On Mother’s Day it’s likely that I’ll, again, disappoint my wife.
I’m a good dad, but a realist and have developed an affinity for bad gift-giving of late.
Although I realize that I could never buy anything that would adequately convey my gratitude for all that my wife has given to me, alas, I’ll try.
I used to be a good gift-giver – able to decipher my wife’s often cryptic, subtle requests.
That was then.
The ability to decode the language of Mother’s Day gifting has left me – just like the ability to stay up past 11 p.m. or to run a sub 10-minute mile.
When I hear, “Honey, don’t get me anything. I mean it!”, I process something completely different.
My brain, in fact, provides me five translations to that ambiguous, coy response:
Translation #1: “You stink at gift-giving, so don’t even try.”
Yep, my wife has finally conceded after years of disappointment. I don’t wear that as a badge of honor, though, so I’ll be setting out to prove her wrong.
The only problem is, walking endless circles at the local mall brings me face-to-face with the very reality that I’m working to disprove.
Translation #2: “I want you to surprise me.”
Surprising the person that you share your life with is difficult to say the least. I guess that may be why doing so would mean so much.
But, my wife and I share everything. We’re together more than we are apart – making the mission to surprise her a job fit only for James Bond.
My attempt at a surprise is often foiled by my kids spilling the beans, the babysitter I’ve set up unknowingly texting my wife about the plans or by my feeble attempt at hiding the sub-par gift.
Translation #3: “Don’t try to give me another pamphlet of homemade “chore” coupons!”
Let’s face it – giving handwritten coupons to your wife for household chores is both tired and unimpressive. After all, these coupons are really an advanced payment on a task that we should be doing anyway.
Not only do the “clean the bathroom” coupons yield themselves useless when ultimately lost in the “junk drawer”, they should be an insult to any dad that claims to do their share.
Translation #4: “If I have to tell you, you haven’t been paying attention.”
My wife constantly drops hints about potential gifts.
I listen, I swear – execution is my problem.
Leading up the Christmas, in fact, I took notes when my wife leafed through the Sunday ads and mentioned a few items. Pinned on a board in my office are three written potential gifts: Wicked tickets, Alex and Ani bracelets and triathlon shorts.
Despite having written these down, I went 0-for-3, instead, resorting to the standard stocking items like a bottle of wine and comfy pajamas.
My wife thanked me for the items, but, if I’m honest, they are not exactly mezzanine seats to the Wizard of Oz take-off show that we’ve longed to see together for nearly ten years.
Translation #5: “No, I really want nothing – like absolutely nothing.”

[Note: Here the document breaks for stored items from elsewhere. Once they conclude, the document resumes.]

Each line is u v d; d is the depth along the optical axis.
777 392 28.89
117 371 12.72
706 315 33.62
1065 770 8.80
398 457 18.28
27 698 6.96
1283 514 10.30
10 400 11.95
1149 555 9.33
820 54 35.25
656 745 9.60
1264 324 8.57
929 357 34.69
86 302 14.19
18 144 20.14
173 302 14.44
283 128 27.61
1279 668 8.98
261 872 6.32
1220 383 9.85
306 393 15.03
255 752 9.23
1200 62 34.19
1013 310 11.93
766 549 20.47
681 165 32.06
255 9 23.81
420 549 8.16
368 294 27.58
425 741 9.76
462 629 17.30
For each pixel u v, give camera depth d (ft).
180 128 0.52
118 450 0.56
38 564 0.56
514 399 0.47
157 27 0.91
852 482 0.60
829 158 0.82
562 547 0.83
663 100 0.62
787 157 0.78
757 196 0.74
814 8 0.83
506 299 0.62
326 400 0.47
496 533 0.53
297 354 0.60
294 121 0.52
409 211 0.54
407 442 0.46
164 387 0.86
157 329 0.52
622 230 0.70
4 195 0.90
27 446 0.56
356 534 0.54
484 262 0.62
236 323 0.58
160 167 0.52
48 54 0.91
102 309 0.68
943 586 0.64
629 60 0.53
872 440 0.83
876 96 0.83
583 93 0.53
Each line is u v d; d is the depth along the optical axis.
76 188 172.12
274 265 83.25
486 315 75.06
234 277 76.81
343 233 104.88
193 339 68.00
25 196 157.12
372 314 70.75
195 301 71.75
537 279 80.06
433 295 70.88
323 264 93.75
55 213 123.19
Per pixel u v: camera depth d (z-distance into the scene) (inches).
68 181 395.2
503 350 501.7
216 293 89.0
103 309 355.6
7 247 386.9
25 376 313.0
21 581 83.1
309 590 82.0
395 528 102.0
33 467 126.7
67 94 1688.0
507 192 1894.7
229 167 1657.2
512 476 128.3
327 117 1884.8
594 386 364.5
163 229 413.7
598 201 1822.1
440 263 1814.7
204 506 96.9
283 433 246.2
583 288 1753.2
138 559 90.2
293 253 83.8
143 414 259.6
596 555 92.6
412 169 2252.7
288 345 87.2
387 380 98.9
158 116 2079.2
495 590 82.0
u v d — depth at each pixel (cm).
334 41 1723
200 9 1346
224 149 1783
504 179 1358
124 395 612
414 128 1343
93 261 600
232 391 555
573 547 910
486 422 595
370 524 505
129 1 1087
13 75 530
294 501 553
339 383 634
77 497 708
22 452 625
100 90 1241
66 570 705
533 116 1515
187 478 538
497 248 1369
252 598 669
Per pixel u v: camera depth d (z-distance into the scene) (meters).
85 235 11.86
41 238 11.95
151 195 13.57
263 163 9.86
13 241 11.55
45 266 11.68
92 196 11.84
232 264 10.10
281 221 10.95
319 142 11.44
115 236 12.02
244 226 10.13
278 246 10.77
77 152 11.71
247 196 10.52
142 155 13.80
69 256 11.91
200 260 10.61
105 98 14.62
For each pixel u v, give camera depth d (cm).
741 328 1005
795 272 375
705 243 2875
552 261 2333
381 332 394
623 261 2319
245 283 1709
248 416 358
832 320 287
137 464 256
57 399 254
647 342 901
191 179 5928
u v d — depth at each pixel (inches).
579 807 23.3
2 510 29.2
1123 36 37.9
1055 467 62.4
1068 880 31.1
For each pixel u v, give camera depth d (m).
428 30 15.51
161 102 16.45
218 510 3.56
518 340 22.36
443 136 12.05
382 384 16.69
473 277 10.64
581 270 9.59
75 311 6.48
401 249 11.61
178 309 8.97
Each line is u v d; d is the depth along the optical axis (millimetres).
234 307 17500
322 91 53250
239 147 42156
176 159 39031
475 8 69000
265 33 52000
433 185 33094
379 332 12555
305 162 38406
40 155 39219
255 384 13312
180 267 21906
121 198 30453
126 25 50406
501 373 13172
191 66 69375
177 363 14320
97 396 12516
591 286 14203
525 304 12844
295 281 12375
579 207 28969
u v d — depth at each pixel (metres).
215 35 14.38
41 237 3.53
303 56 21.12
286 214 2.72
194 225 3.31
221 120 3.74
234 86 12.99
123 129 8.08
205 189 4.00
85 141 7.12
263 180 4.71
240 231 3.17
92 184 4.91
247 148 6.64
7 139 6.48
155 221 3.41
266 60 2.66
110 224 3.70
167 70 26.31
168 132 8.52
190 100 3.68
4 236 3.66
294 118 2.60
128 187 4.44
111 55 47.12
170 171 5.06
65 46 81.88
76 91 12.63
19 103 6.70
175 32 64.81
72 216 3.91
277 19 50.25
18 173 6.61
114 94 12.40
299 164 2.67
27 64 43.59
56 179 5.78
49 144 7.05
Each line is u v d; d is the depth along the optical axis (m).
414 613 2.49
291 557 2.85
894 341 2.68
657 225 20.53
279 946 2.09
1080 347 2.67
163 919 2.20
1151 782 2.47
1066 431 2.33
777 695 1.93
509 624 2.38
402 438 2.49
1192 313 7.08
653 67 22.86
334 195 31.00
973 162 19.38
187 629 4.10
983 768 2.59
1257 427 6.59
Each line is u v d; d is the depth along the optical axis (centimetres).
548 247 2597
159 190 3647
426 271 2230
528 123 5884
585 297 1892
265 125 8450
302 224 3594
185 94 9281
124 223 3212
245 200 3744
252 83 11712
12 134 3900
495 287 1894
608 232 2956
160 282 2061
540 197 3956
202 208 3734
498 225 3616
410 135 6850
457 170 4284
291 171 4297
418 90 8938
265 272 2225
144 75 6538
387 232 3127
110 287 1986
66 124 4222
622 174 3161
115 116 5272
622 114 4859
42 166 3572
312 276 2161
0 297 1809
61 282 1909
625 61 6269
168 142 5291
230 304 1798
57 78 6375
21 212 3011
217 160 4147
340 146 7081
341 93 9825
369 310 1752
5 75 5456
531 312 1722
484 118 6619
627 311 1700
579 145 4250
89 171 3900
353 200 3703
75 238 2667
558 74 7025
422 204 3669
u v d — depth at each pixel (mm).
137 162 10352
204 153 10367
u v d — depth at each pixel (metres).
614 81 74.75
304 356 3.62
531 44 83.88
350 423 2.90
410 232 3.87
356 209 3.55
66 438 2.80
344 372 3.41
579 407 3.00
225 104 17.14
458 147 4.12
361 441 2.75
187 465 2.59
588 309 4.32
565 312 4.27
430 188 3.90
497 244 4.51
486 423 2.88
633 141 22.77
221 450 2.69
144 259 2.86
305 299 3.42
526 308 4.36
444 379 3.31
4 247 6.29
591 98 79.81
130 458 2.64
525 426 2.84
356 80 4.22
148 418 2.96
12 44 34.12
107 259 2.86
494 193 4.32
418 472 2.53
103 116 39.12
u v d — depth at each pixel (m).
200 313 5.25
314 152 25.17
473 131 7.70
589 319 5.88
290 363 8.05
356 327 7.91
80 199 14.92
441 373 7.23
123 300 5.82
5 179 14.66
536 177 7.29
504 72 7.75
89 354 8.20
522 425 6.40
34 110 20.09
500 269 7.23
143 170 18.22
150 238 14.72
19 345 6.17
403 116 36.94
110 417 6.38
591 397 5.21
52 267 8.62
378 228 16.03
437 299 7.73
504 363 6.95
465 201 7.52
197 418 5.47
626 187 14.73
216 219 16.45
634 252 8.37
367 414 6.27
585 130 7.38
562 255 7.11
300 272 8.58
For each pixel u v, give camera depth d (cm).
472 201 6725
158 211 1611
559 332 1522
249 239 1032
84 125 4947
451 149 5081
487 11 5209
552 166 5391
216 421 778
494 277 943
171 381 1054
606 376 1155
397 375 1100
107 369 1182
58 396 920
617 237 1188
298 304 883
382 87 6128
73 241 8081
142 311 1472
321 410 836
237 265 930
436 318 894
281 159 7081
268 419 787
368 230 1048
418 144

With 5 kids saying “Mom!” thousands of times per day, maybe nothing is exactly what my wife wants.
I mean absolutely NOTHING – no running around, no worrying, no nap schedules to manage, no heaping laundry pile, no divvying up the activity duties for the week, no finding soccer cleats, no midnight “I’m scared” awakenings.
Hell, I wouldn’t blame her if the best gift of all would be a quiet spot on a desolate beach with a book and a chair.
No matter my interpretation, though, I’ll buy a lackluster gift for Mother’s Day. And, again, I’ll feel terrible on Sunday when we should be celebrating the woman that I adore.
On Mother’s Day morning, my kids will pile into bed with their handmade cards and collect their sweet, motherly kisses on the forehead. I’ll shrug apologetically while handing my wife a gift that I know will disappoint.
The only hope I have is that my pursuit of another failure has some value.
The truth is, just as no gift is worthy of what she has given to our family, neither am I.
Without Mom, there is no Dad. And, my eternal gratitude for that fact is a gift without equal.
My wife deserves everything for Mother’s Day.
It’s me, indeed, that needs nothing more.